## What to work on
Report every line of the data that includes "round".

## Source records
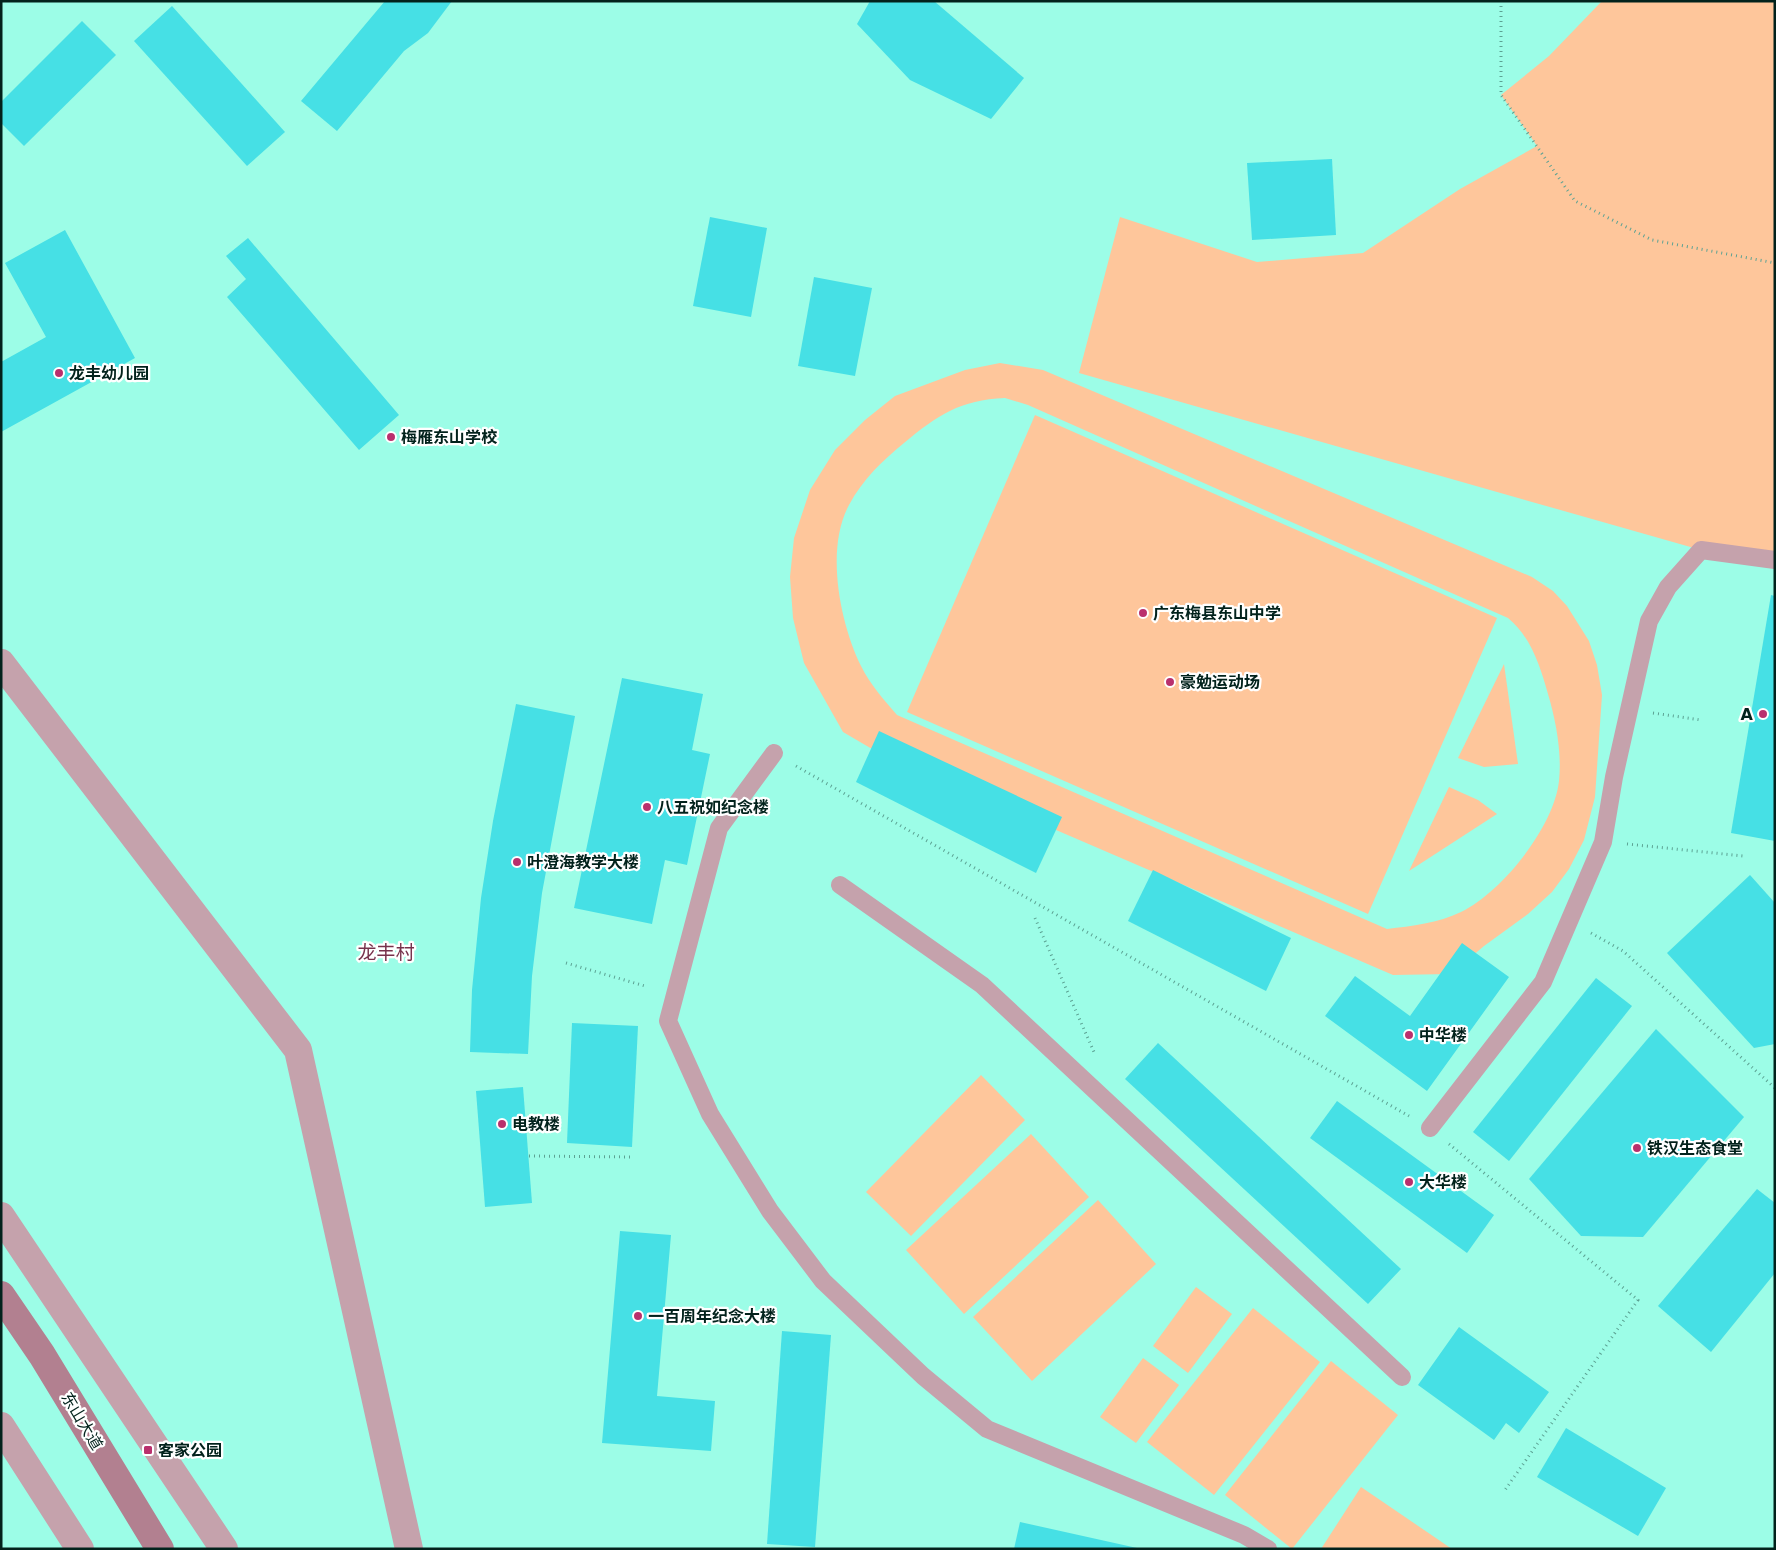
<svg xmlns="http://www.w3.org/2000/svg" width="1776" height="1550" font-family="'DejaVu Sans','Noto Sans SC',sans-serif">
<rect width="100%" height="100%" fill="#9cfde7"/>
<!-- green -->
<g fill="#fec69b" fill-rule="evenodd">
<path d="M 1602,1 L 1775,1 L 1775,562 L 1701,550 L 1079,373 L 1120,217 L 1257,262 L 1363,253 L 1460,189 L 1537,146 L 1501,95 L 1549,56 Z"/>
<path d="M 1000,363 L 1043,370 L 1532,577 L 1553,591 L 1567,606 L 1589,641 L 1597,665 L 1602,695 L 1595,797 L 1584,840 L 1569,869 L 1552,892 L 1528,914 L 1484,946 L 1451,974 L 1393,975 L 884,756 L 843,732 L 804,663 L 793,618 L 790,577 L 794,538 L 810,490 L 835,450 L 865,420 L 895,396 L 965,370 ZM 1005,398 L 1028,405 L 1508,618 C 1531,637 1540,666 1548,694 C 1556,721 1562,753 1559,781 C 1554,827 1502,892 1461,912 C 1438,923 1412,926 1387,929 L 897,715 C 884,700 870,684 861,666 C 840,623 825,549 849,505 C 863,479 882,461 904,443 C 938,415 960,400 1005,398 Z"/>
<path d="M 1035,415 L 1497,618 L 1368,914 L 907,712 Z"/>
<path d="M 1504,664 L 1518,764 L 1484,767 L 1458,758 Z"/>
<path d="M 1449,787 L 1478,800 L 1497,814 L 1409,871 Z"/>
<path d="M 981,1075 L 1025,1120 L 911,1236 L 866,1192 Z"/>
<path d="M 1031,1134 L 1089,1197 L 964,1314 L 906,1250 Z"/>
<path d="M 1098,1200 L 1156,1264 L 1032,1381 L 973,1317 Z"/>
<path d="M 1196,1287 L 1232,1314 L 1188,1373 L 1153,1346 Z"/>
<path d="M 1253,1308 L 1320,1362 L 1214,1495 L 1147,1442 Z"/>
<path d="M 1143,1358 L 1179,1385 L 1136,1443 L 1100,1417 Z"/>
<path d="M 1331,1361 L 1398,1415 L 1292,1549 L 1225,1495 Z"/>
<path d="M 1361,1487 L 1452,1549 L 1321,1549 Z"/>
</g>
<!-- building -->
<g fill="#46e0e5">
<path d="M 385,1 L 452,1 L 428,33 L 404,51 L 337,131 L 301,101 Z"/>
<path d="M 870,1 L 934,1 L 1024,78 L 991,119 L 910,80 L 857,24 Z"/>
<path d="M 172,6 L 285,132 L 247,166 L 134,41 Z"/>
<path d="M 82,21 L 116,55 L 24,146 L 1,123 L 1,102 Z"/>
<path d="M 1332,159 L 1336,235 L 1252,240 L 1247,163 Z"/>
<path d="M 710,217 L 767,228 L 751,317 L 693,306 Z"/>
<path d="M 65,230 L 135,358 L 1,432 L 1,362 L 46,337 L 5,263 Z"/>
<path d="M 248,238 L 399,415 L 359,450 L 227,297 L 246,279 L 226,256 Z"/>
<path d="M 814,277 L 872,288 L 855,376 L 798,366 Z"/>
<path d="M 1771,595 L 1775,596 L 1775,841 L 1731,833 Z"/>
<path d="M 622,678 L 703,694 L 692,750 L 710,754 L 687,865 L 665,860 L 652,924 L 574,908 Z"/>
<path d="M 516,704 L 575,716 L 542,893 L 532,976 L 528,1054 L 470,1052 L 472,990 L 481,898 L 493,821 Z"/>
<path d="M 879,731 L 1062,817 L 1036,873 L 856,782 Z"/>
<path d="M 1153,870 L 1291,938 L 1266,991 L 1128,921 Z"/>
<path d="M 1750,875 L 1775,903 L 1775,1044 L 1754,1048 L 1667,953 Z"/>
<path d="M 1462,943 L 1509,977 L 1427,1091 L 1325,1016 L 1355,976 L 1410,1016 Z"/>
<path d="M 1596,978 L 1632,1006 L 1509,1161 L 1473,1132 Z"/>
<path d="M 572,1023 L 638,1026 L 632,1147 L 567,1143 Z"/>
<path d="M 1656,1029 L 1744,1117 L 1643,1237 L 1581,1236 L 1529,1179 Z"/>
<path d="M 1158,1043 L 1401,1269 L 1368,1304 L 1125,1079 Z"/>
<path d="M 523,1087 L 532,1203 L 485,1207 L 476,1091 Z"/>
<path d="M 1337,1101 L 1494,1215 L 1467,1253 L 1310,1138 Z"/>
<path d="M 1757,1189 L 1775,1203 L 1775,1273 L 1711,1352 L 1658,1306 Z"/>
<path d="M 620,1231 L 671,1235 L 657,1396 L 715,1401 L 711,1451 L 602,1443 Z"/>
<path d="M 1459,1327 L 1549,1392 L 1519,1433 L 1506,1423 L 1494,1440 L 1418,1385 Z"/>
<path d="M 782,1331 L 831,1335 L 815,1547 L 767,1544 Z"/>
<path d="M 1566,1428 L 1666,1488 L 1638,1536 L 1537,1477 Z"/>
<path d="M 1020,1522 L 1137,1548 L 1137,1549 L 1014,1549 Z"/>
</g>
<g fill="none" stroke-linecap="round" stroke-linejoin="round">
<!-- path -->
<g stroke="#5ca293" stroke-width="3" stroke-dasharray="1 4" stroke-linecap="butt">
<path d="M 1501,1 L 1501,95 L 1575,201 L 1652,240 L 1775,263"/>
<path d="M 1653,713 L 1701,720"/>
<path d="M 796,766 L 1409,1116"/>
<path d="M 1627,844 L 1743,856"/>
<path d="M 1035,918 L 1094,1052"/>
<path d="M 1591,933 L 1623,951 L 1775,1088"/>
<path d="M 566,963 L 645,986"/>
<path d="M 1449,1144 L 1638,1300 L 1505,1490"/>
<path d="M 529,1156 L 633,1157"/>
</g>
<!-- service -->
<g stroke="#c5a2ac" stroke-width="18">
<path d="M 774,753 L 719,828 L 668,1021 L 710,1114 L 770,1211 L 823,1281 L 923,1376 L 987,1429 L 1244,1535 L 1268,1549"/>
<path d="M 840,885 L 982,985 L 1402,1377"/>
<path d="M 1430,1128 L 1543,982 L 1603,842 L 1614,777 L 1649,621 L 1668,587 L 1701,550 L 1775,560"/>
</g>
<!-- minor -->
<g stroke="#c5a2ac" stroke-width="28">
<path d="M 1,663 L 298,1050 L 409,1549"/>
<path d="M 1,1216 L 224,1549"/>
<path d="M 1,1426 L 80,1549"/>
</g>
<!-- secondary -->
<path stroke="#b28090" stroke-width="28" d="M 1,1295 L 42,1355 L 160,1549"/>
</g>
<!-- markers -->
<g fill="#b9306d" stroke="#fff" stroke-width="2">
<circle cx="59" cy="373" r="5"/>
<circle cx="391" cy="437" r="5"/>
<circle cx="1143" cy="613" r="5"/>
<circle cx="1170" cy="682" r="5"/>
<circle cx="1763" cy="714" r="5"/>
<circle cx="647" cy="807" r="5"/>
<circle cx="517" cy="862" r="5"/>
<circle cx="1409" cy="1035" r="5"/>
<circle cx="502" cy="1124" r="5"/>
<circle cx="1637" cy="1148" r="5"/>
<circle cx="1409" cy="1182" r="5"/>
<circle cx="638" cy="1316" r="5"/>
<rect x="143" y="1445" width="10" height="10" rx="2.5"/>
</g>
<g text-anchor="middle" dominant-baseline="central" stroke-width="4.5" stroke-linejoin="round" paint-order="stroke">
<!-- poi labels -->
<g font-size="16" font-weight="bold" fill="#02221c" stroke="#fff" text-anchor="start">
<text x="69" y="373">龙丰幼儿园</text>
<text x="401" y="437">梅雁东山学校</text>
<text x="1153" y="613">广东梅县东山中学</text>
<text x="1180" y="682">豪勉运动场</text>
<text x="1753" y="714" text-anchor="end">A</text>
<text x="657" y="807">八五祝如纪念楼</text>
<text x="527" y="862">叶澄海教学大楼</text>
<text x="1419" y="1035">中华楼</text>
<text x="512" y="1124">电教楼</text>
<text x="1647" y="1148">铁汉生态食堂</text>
<text x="1419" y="1182">大华楼</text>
<text x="648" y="1316">一百周年纪念大楼</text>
<text x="158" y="1450">客家公园</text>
</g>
<!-- street labels -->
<g font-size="16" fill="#02221c" stroke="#fff">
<text transform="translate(82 1421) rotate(59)">东山大道</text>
</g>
<!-- quarter labels -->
<g font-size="19" fill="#76324c" stroke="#fff">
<text x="386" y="952">龙丰村</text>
</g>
</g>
<!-- border -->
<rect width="1776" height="1550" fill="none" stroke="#02221c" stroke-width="5"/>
</svg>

## Solution
<g fill="none" stroke-linecap="round" stroke-linejoin="round">
<g text-anchor="middle" dominant-baseline="central" stroke-width="4.5" stroke-linejoin="round" paint-order="stroke">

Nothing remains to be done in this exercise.